You’ve probably never heard of these people before, so let me introduce you. Terry Wallis spent nineteen years in a minimally conscious state. Then one day, he spontaneously began to speak and regained awareness of his surroundings. Jan Grzebski, a Polish railroad worker, woke up from a nineteen-year coma in 2007. Zack Dunlap was declared brain-dead after an ATV accident and was on the verge of having life support terminated so his organs could be donated, when he showed signs of purposeful movement. After five days, his eyes were open; two days later, he was off a ventilator, and today he can walk and talk and continues to improve.”
She walks toward Edward. “Donald Herbert,” she continues, “suffered a severe brain injury while fighting a fire in 1995. After ten years in a vegetative state, he uttered his first words. Sarah Scantlin was a pedestrian hit by a drunk driver in 1984. After a six-week coma she entered a minimally conscious state, and then, in January of 2005, she started talking again.” Zirconia spreads her hands, a plea. “Each of these men and women had injuries from which they were never expected to recover,” she says. “Each of these men
and women had lives ahead of them that their families had given up hope of them living. And each of these men and women are here today because someone loved them enough to believe in their recovery. To give them time to heal. To hope.”
She walks back to her table, her hand resting on Cara’s good shoulder. “Terry Wallis, Jan Grzebski, Zack Dunlap, Donald Herbert, Sarah Scantlin. And just maybe, Your Honor, Luke Warren.”
The judge looks up at me as Zirconia sits down. “Mr. Ng?”

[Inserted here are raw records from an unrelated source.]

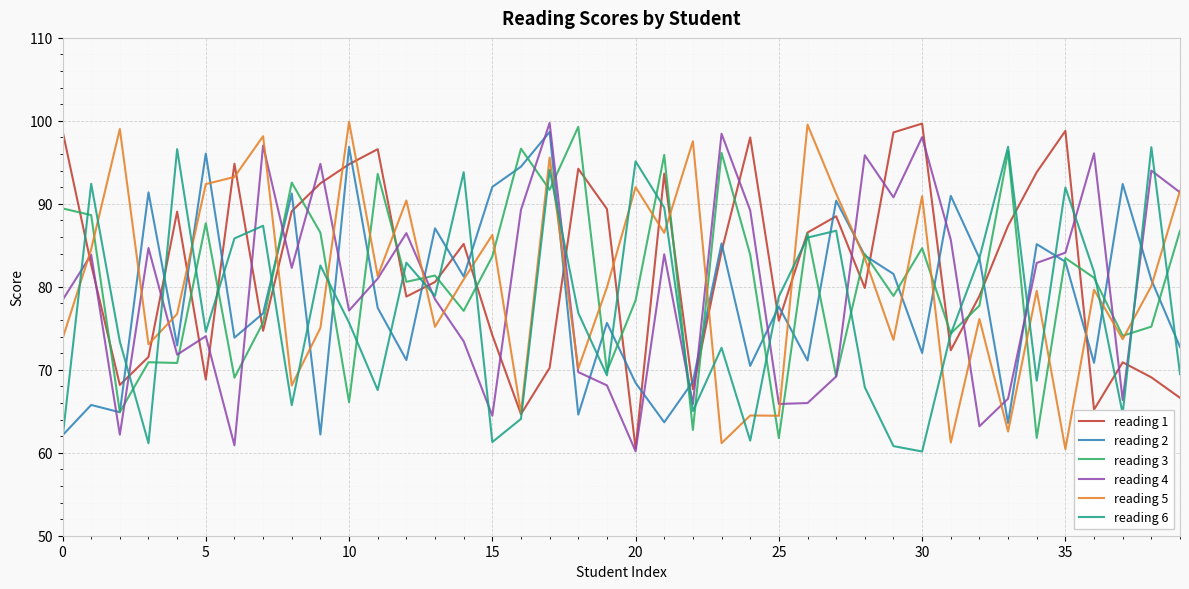

True or false: reading 4 and reading 6 intersect in this chart.

True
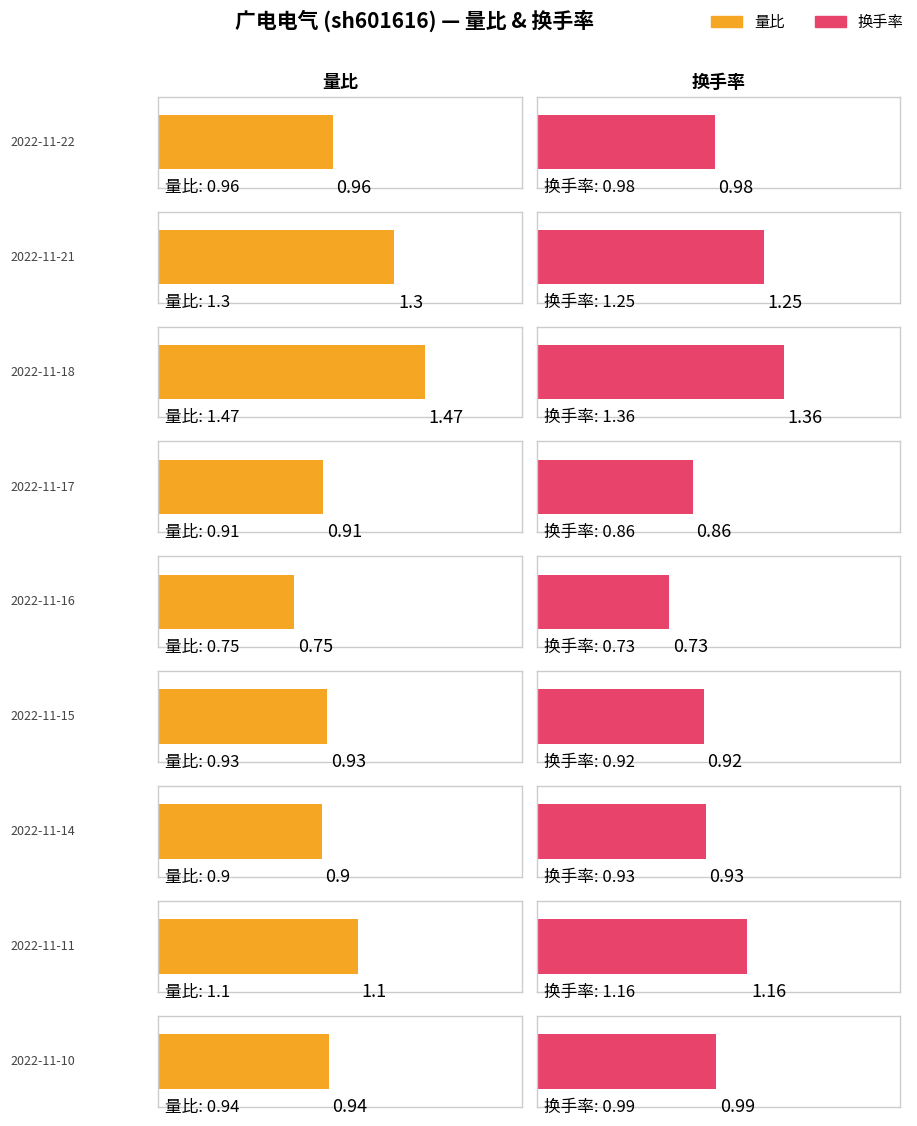

The 量比 series shows 1.7 at 2022-11-22. True or false?

False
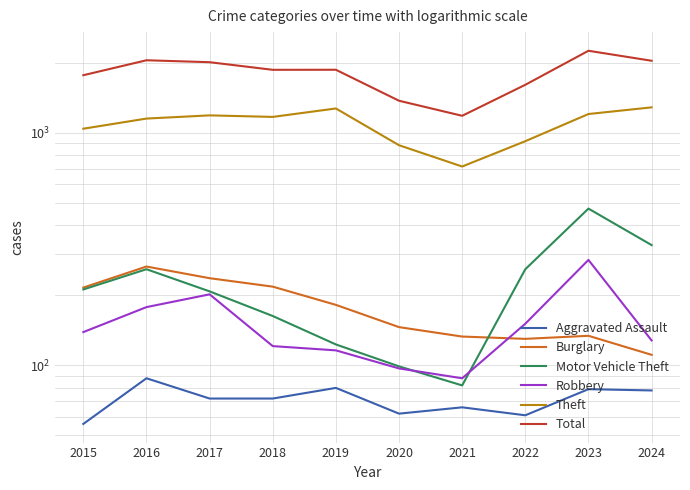

How many distinct data groups are displayed?

6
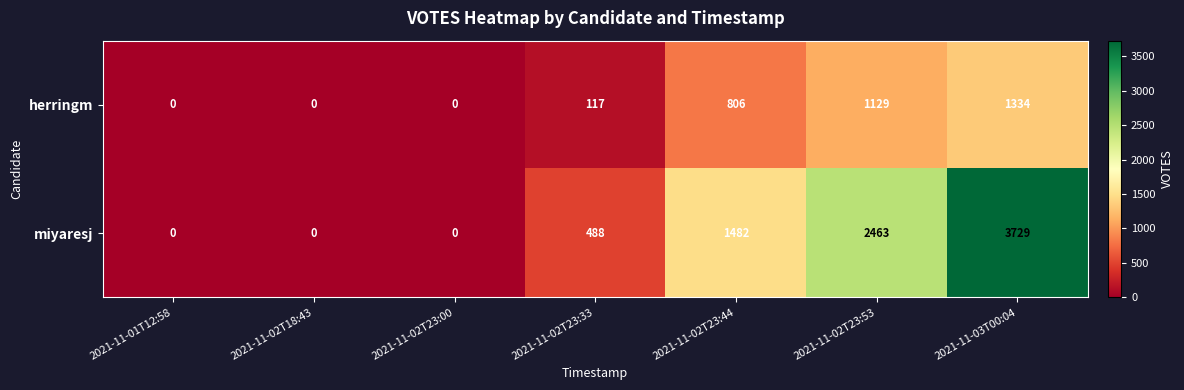

List the series in order of their overall mean, highest first.

miyaresj, herringm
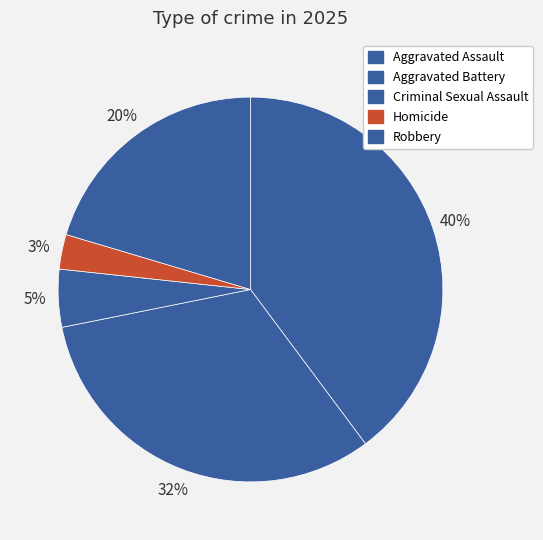

Is it true that Aggravated Assault is 40% of the pie?

True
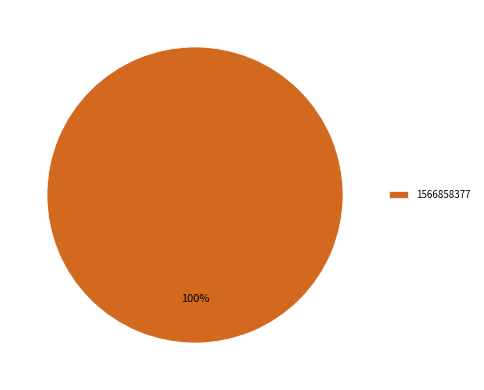

True or false: 1566858377 accounts for 100% of the total.

True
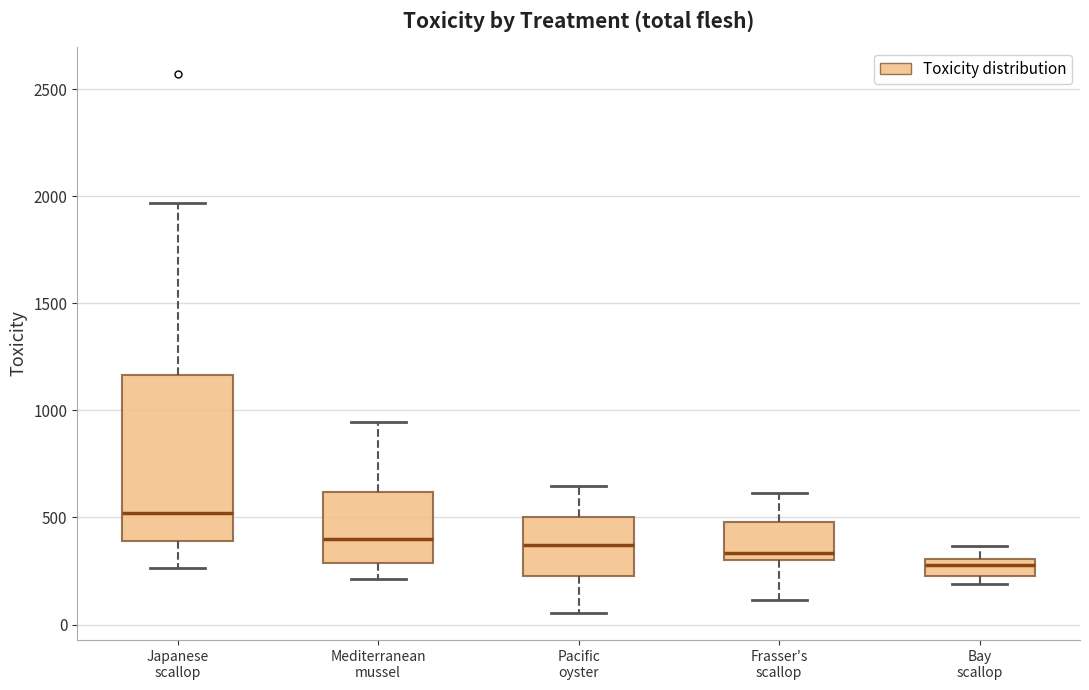

Which box is the tallest, from its lower edge to its upper edge?

Japanese scallop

“Different people believe life starts at different places,” I say, standing up. “Tibetan Buddhists say it begins at orgasm. Catholics trace life to the moment the sperm meets an egg. Those who use stem cells say an embryo isn’t alive until it is fourteen days old, when it develops a primitive streak—the thickened bit that becomes a backbone. Roe v. Wade says life begins at twenty-four weeks. And the Navajo, they believe that life begins the first time a baby laughs.”

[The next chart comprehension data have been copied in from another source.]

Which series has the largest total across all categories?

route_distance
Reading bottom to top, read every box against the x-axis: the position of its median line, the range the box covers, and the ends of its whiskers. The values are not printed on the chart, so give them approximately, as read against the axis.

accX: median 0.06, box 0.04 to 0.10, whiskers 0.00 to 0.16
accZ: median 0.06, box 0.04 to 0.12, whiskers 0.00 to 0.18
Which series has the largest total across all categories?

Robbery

I shrug. “We’ve gotten used to there being a multitude of beliefs about the start of life. But what about the end of life? Is its definition as muddy? In the 1900s, Duncan McDougal believed that you could put a dying patient on a scale and know the exact moment death occurred, because he’d lose three-quarters of an ounce—the weight of the human soul. Nowadays, the Uniform Determination of Death Act defines death as the irreversible cessation of circulatory and respiratory functions or the irreversible cessation of all brain functions. That’s why brain death qualifies as death, and why cardiac death qualifies as death.”
I look at the judge. “We’re here today, Your Honor, because Luke Warren did not leave us a directive that would show us how he defines death. But we do know how he’d define life. Life, to Mr. Warren, meant being able to run with his wolves . . .”
Leaving your wife and kids at home, I think.
“It meant becoming an expert on pack behavior . . .”
Even though you knew nothing about how to keep your own family close.